Votre parent défunt a rédigé peu de temps avant son décès un testament dans lequel il désigne un tiers comme légataire universel de ses biens. Cette libéralité éveille vos soupçons dans la mesure où, à cette époque, votre parent était dans un état physique et mental très dégradé. Vos doutes sont confirmés par l’écriture tremblée, la mise en page incertaine choisie par le testateur voire même des dispositions qui vous semblent en totale contradiction avec ce qu’il vous avait annoncé. Vous vous interrogez alors sur la validité d’un tel testament. Focus sur la possibilité de remettre en cause et d’annuler un testament sur le fondement de l’insanité d’esprit.
« Chapardage et héritage sont les deux mamelles de la richesse » (Louis SCRUTENAIRE)
En qualité d’héritier réservataire, vous êtes assigné par le bénéficiaire du testament olographe en délivrance de son legs.
Or vous trouvez que les conditions de remise dudit testament sont étranges … En effet, certaines anomalies vous sautent aux yeux : le testament a été adressé au notaire du légataire universel sans mandat du testateur alors que ce dernier était encore en vie… Comment expliquer le fait que le testament ait été confié par le légataire à son propre notaire ? En effet, compte tenu de l’âge avancé et de l’état physique et mental très dégradé de votre parent, il est fort probable que son notaire personnel, s’il avait été contacté à ce sujet, aurait pris l’initiative de solliciter une mesure de tutelle et se serait de facto interrogé sur la régularité d’un tel acte.
Le testament contient des dispositions contraires aux souhaits du défunt, l’acte effectué comporte des ratures, la date de rédaction du testament correspond étonnement au jour de sortie de l’hôpital de la personne vulnérable, le défunt vous avait promis depuis des années qu’un bien vous reviendrait alors qu’il est finalement légué à un cousin éloigné ou encore à un neveu, un des voisins du défunt a été gratifié par des bijoux, le testateur a fait une erreur sur les prénoms …
Tous ces éléments factuels conduisent à vous faire douter de la régularité d’un tel testament. Vous vous interrogez à cet égard sur les arguments juridiques pouvant remettre en cause l’acte en question. En effet, les juges ont considéré que les « corrections grossières d'orthographe chez un homme cultivé » dénotaient un affaiblissement de ses facultés mentales tandis que la répétition inconsciente de lettres et de syllabes constituait une manifestation de sénilité (En ce sens Cass. 1re civ, 17 janv. 1961).

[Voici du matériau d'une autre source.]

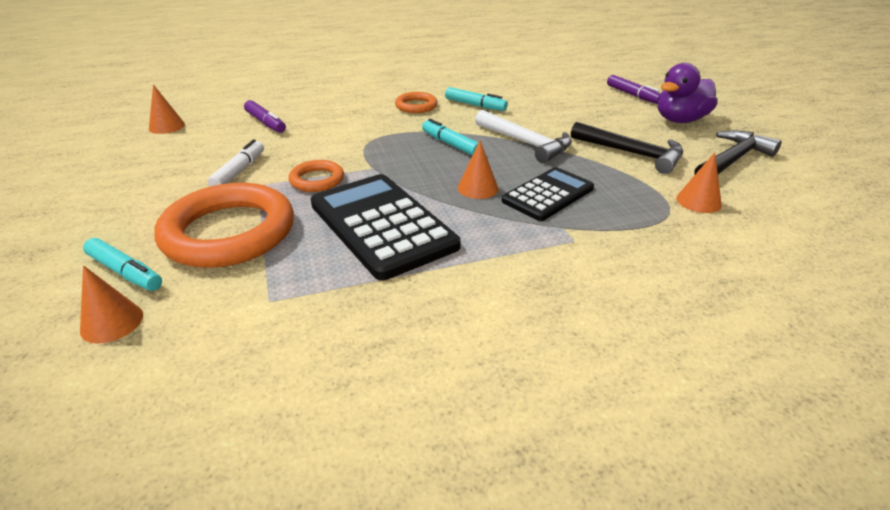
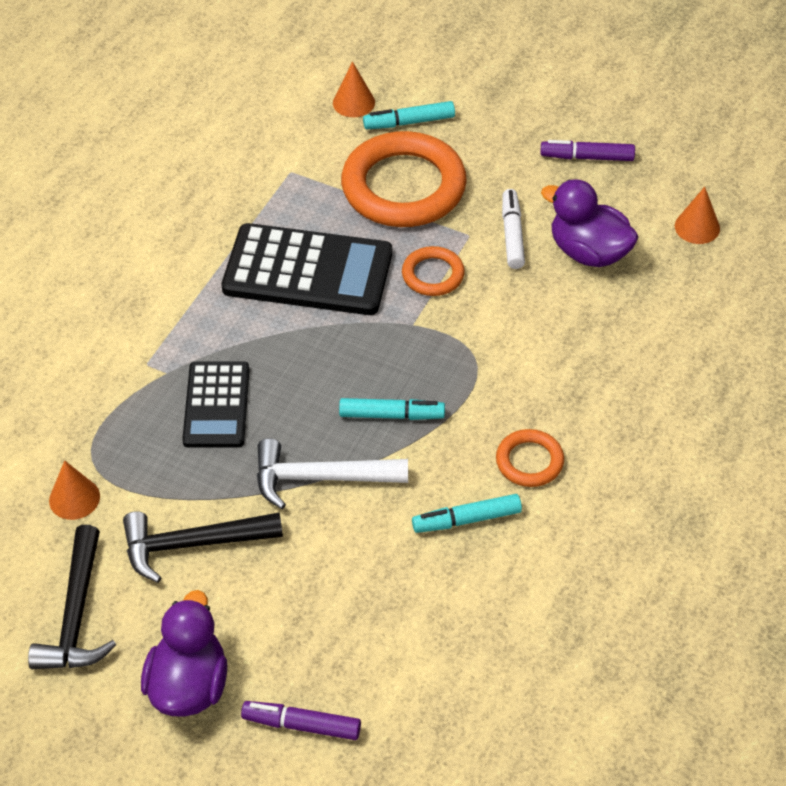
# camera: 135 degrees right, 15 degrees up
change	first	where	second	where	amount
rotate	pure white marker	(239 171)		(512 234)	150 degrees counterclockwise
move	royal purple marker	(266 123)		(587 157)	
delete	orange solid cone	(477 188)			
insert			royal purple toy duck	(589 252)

De plus, les magistrats ont jugé que l'incohérence du contenu d'un testament ou le caractère déraisonnable de l'acte lui-même constituaient des éléments révélateurs de l'absence de lucidité ou de l'insanité d'esprit du disposant (CA Paris, 1re ch. B, 20 févr. 1987).
En tant qu’héritier réservataire, vous disposez d’une part légale vous revenant obligatoirement dans le patrimoine du défunt, il s’agit de la réserve héréditaire, celle-ci répond à deux objectifs : maintenir l’égalité entre les héritiers et protéger la famille contre des tiers qui auraient bénéficié de libéralités excessives.

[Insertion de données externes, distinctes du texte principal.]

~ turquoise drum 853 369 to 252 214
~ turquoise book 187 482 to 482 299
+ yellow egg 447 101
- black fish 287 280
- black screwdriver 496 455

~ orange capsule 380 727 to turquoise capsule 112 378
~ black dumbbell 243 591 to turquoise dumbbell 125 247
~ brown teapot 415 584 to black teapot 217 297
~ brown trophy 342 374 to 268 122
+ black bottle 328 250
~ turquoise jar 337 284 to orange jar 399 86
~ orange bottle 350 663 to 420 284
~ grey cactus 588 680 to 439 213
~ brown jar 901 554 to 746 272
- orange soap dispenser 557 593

En effet, très tôt, la 1ère chambre civile de la Cour de cassation a dans un arrêt du 17 décembre 1968 considéré que « L’héritier d’un réservataire peut demander, du chef de son auteur, la réduction d’une libéralité excessive, aussi bien lorsqu’elle a été faite à cause de mort, que lorsqu’elle l’a été entre vifs, seule hypothèse expressément prévue par l’article 921 ».
En nommant un tiers à la famille légataire universel, le testament litigieux, ne saurait trouver application du fait de l’atteinte évidente à la réserve héréditaire. En pareille situation, vous pouvez demander l’annulation du testament ainsi que la réduction du legs.
Vous devrez à cet égard rassembler la preuve de l’insanité d’esprit. Il convient de préciser que l’insanité d’esprit est fréquemment définie par les tribunaux comme étant « toutes les variétés d’affections mentales par l’effet desquelles l’intelligence du disposant a été obnubilée ou sa faculté de discernement déréglée » (Cass. civ 1ère, 25 mai 1987 ; CA Paris 17 avril 2008). En d’autres termes, si le testateur ne dispose pas d’un discernement et d’une volonté suffisante ou s’il est privé de toute lucidité au moment de la rédaction du testament, celui-ci pourra être annulé sur ce fondement juridique.
À titre informatif, il convient de préciser que les héritiers réservataires pourront intenter deux actions dans une même procédure, l’action en contestation du testament pour insanité d’esprit au principal et au deuxième plan l’action en réduction.